Objectives This study aimed to determine the value of diffusion-weighted MR imaging (DWI) in determined of ankylosing spondylitis (AS) treatment strategy and assess the role of quantitative MRI in the evaluation of AS treatment outcome.
Methods 18 patients with the diagnosis of early AS were included in this study. Disease activity was measured according to clinical instruments and laboratory tests. For each patient, both inflamed sacroiliac (S-I) joint lesion was checked quantitatively at first diagnosis by diffusion-weighted imaging (DWI) measuring the apparent diffusion coefficient (ADC) and by dynamic contrast-enhanced imaging (DCEI) with evaluation of the enhancement factor (fenh) and enhancement gradient (genh). All patients were revaluated by pelvis computer tomography (CT) for bone change in S-I joint, after two year.

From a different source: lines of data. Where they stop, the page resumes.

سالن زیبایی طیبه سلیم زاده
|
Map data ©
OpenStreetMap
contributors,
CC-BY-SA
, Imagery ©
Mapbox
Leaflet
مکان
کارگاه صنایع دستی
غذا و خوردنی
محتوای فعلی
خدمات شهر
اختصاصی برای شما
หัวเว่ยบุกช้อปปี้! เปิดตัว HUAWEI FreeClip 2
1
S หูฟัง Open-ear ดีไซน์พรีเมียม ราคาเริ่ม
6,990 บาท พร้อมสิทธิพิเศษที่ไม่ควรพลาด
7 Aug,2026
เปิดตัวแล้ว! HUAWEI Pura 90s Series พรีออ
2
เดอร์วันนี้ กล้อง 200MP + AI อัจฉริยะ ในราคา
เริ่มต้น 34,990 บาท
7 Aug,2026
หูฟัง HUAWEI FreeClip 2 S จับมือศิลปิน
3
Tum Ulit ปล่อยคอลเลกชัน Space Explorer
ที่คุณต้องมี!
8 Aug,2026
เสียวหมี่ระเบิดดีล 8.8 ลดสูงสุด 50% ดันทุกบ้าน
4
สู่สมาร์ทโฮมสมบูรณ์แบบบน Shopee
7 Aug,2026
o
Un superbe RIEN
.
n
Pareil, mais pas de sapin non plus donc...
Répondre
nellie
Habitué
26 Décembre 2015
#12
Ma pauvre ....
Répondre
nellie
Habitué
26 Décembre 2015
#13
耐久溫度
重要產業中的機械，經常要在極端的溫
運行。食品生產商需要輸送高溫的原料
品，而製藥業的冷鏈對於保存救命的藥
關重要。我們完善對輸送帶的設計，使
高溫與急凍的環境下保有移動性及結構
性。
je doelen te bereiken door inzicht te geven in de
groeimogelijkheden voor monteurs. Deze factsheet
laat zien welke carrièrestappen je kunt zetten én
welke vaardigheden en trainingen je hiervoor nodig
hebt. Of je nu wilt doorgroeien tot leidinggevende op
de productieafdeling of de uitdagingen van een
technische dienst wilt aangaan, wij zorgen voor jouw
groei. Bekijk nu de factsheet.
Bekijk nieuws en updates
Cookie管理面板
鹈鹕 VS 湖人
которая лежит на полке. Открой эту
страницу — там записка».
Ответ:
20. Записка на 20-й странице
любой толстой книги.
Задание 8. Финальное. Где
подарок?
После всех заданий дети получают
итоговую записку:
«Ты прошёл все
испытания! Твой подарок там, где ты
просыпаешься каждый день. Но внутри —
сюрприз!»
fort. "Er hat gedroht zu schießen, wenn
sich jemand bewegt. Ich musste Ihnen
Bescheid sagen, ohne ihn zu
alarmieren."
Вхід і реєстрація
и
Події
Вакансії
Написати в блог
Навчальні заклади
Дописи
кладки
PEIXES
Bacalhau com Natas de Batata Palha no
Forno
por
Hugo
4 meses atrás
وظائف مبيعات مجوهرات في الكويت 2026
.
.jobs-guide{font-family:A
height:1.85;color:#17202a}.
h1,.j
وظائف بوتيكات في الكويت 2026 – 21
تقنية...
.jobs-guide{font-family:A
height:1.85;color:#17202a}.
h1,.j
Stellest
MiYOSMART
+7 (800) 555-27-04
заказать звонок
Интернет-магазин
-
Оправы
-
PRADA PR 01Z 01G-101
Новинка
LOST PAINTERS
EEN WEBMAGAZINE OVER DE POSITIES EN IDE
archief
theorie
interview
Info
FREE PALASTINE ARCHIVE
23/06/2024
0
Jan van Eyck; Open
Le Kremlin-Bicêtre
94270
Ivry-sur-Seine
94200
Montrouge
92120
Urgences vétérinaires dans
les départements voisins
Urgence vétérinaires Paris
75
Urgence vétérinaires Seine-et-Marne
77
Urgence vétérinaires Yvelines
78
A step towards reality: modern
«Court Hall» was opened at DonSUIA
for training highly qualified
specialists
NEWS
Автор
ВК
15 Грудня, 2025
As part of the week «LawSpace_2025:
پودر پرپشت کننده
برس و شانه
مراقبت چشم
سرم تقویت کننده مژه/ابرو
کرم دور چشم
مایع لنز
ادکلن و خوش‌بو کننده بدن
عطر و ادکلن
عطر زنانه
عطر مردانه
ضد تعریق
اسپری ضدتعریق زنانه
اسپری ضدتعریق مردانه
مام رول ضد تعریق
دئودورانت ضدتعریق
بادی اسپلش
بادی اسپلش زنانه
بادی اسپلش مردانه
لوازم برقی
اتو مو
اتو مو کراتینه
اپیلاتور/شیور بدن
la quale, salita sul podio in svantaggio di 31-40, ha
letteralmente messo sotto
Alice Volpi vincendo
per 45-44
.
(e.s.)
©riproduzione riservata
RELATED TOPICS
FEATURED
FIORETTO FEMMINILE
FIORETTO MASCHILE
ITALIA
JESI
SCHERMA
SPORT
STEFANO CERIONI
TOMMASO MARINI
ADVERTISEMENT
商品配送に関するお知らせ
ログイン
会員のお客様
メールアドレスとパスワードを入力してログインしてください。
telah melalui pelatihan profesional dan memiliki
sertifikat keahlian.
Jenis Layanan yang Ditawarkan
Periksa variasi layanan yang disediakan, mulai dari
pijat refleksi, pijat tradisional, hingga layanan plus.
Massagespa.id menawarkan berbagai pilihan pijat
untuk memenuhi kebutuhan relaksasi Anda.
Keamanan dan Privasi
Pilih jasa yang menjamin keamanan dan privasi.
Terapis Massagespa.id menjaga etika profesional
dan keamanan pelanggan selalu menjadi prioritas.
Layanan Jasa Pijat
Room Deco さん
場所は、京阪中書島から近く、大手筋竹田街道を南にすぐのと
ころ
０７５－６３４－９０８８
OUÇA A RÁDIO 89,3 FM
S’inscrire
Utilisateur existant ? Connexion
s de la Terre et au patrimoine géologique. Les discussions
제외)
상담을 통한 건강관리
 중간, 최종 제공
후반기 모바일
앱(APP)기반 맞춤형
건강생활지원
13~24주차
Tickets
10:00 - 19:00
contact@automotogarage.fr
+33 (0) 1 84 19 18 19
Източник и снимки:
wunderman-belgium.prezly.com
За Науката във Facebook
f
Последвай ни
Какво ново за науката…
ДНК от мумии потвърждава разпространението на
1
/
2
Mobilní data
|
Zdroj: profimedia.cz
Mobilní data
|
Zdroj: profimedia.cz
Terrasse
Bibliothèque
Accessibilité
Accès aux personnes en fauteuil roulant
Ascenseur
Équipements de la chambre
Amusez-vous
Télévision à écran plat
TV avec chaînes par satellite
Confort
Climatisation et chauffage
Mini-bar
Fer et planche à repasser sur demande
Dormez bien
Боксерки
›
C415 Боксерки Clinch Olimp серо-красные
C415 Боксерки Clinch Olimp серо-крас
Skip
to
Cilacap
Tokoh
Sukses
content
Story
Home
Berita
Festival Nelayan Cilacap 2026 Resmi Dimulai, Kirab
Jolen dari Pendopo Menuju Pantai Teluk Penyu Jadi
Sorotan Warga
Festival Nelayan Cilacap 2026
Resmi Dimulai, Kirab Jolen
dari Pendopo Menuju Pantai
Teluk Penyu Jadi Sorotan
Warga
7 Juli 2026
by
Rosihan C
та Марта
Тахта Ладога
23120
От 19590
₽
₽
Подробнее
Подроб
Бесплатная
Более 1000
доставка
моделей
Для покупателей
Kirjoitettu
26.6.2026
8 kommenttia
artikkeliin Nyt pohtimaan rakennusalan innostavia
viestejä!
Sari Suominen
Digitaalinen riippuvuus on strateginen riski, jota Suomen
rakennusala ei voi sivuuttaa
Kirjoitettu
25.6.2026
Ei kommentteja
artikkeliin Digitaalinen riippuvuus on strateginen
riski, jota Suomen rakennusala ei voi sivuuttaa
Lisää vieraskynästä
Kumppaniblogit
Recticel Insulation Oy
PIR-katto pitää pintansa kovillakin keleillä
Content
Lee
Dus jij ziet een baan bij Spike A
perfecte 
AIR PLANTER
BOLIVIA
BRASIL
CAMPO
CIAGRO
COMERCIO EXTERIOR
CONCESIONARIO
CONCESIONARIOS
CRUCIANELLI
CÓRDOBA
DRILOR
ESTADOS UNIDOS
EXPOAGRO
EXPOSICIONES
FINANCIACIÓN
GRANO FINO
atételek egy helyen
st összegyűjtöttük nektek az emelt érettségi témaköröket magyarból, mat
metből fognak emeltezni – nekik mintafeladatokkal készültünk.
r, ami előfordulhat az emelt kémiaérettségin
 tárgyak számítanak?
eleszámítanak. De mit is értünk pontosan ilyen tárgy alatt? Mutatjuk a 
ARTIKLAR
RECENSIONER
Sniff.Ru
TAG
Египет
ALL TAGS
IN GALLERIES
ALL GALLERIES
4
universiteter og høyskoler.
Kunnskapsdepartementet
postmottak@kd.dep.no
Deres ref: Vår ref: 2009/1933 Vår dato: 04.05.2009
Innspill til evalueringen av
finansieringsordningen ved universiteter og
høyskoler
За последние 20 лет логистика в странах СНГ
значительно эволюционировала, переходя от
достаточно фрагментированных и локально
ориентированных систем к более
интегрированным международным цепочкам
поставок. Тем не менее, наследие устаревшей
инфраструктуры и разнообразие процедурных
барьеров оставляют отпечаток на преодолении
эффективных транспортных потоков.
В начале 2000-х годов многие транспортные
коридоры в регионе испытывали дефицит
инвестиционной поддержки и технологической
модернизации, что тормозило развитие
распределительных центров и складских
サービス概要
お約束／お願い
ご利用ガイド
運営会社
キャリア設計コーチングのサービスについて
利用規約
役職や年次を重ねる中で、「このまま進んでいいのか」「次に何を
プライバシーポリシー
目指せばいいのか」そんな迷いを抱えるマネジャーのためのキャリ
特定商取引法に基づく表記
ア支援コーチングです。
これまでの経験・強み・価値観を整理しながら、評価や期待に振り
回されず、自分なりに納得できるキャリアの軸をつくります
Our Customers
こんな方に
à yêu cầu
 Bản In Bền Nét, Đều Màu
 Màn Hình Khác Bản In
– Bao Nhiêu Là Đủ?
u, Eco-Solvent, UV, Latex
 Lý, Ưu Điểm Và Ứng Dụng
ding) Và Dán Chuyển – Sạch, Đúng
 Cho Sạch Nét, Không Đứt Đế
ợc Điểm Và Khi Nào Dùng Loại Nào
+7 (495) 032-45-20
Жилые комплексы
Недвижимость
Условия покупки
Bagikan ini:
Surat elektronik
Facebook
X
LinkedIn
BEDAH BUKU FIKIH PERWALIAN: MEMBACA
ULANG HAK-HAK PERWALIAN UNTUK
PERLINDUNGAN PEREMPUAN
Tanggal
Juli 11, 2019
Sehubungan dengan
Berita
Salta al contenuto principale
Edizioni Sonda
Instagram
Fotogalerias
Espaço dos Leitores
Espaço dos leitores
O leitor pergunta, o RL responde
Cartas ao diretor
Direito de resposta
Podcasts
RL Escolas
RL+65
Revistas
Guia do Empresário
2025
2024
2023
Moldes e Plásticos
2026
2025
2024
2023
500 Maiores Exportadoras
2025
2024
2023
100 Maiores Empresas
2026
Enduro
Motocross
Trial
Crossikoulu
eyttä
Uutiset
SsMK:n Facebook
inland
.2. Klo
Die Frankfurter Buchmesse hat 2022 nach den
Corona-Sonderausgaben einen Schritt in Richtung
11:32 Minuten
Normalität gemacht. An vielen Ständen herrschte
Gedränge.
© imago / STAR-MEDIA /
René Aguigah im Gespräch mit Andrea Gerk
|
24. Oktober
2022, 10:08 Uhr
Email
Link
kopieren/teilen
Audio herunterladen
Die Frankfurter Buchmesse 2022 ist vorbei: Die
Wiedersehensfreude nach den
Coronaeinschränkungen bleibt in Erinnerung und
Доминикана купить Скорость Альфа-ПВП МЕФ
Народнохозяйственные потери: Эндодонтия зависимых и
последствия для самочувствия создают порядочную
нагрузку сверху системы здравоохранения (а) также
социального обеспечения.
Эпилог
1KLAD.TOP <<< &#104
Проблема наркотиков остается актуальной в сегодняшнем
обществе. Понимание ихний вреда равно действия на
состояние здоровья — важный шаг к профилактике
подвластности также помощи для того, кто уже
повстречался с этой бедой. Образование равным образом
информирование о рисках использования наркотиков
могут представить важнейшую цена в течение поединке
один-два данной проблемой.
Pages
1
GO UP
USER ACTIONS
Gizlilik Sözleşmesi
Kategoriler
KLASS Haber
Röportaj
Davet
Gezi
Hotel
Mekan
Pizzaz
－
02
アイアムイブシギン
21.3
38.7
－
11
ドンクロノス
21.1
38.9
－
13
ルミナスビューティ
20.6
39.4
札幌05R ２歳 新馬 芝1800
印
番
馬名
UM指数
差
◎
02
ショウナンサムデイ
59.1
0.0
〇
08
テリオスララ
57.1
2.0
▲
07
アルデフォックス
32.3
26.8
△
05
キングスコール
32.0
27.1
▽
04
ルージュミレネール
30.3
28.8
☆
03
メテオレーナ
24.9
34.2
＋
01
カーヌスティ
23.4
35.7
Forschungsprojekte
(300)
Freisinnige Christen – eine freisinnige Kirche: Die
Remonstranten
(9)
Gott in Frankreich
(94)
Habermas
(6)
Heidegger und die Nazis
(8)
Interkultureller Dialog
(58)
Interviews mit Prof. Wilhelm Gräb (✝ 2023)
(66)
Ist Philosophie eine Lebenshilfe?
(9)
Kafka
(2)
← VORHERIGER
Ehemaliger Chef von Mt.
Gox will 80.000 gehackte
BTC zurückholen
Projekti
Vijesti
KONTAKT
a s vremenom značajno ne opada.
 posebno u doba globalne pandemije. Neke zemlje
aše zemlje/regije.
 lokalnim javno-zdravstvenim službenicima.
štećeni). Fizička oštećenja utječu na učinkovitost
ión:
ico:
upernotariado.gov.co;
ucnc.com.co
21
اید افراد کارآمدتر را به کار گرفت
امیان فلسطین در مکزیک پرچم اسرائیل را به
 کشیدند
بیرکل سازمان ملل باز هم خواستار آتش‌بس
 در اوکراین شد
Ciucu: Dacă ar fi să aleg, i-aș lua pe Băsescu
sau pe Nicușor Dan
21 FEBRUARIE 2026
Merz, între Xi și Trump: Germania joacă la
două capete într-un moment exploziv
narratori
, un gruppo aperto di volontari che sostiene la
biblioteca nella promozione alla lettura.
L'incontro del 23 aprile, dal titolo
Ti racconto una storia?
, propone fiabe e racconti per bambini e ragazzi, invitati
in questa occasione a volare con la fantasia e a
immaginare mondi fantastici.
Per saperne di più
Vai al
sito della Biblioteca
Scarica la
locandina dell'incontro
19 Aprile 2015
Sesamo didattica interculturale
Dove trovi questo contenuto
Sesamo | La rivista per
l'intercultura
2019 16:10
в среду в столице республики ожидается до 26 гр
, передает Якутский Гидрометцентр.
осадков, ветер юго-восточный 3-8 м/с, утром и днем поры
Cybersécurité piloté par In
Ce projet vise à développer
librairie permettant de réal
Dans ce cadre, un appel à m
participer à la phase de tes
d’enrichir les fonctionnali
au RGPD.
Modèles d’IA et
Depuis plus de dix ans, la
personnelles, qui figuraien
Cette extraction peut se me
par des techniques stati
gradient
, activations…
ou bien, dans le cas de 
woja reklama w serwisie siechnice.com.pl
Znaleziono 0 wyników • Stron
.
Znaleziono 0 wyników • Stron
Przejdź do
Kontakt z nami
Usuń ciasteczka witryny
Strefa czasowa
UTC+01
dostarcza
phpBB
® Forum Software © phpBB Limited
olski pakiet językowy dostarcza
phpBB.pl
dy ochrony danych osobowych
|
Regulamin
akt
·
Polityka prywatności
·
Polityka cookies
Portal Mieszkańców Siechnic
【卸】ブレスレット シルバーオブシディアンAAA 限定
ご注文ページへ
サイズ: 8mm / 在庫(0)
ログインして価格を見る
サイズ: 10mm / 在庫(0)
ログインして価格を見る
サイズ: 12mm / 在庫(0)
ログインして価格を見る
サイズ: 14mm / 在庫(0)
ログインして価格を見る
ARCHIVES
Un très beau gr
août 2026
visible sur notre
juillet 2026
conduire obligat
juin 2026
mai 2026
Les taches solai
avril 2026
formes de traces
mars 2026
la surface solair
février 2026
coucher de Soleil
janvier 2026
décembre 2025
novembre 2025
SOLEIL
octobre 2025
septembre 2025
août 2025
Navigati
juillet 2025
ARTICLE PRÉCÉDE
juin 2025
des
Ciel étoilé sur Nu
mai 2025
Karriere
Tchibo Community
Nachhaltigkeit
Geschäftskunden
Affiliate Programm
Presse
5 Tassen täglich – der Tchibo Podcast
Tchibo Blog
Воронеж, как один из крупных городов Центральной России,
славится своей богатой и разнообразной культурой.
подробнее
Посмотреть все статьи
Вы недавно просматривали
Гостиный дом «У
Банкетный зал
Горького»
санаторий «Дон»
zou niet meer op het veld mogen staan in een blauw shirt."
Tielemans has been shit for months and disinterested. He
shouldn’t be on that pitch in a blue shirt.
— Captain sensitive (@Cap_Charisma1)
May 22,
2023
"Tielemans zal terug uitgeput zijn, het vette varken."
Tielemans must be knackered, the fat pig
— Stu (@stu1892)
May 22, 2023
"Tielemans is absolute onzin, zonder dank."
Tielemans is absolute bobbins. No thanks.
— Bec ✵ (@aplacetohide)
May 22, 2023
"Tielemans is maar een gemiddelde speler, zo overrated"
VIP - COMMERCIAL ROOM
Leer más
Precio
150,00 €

Results Clinical and quantitative MRI parameters diminished significantly with regression of the inflammatory activity. Median ADC values in AS patients were (1.118±0.122)×10-3 mm2/s in S-I joint. The high ADC (>1.118±0.122)×10-3 mm2/s, fenh (>1.65) and genh (2.09%/S) were associated severe disease activity (high BASDIA), and early administration of biologics (p<0.05). In each individual, the high ADC, fenh and genh of S-I joint lesion was associated more severe localized pain than the other S-I joint, despite treatment (p<0.05). Paradoxically, early administration of biologics group that had high ADC, fenh, genh and high disease activity, had minimal bone change of S-I joint, compared to only NSAIDs used group in pelvis CT finding.
Conclusions Diffusion-weighted imaging and DCEI were shown to be effective in quantifying changes in inflammation in S-I joint at the diagnosis of AS, and could be convenient for assessing treatment strategy. To the best of our knowledge this is the first time DWI was used to evaluate the treatment strategy and treatment outcome of AS.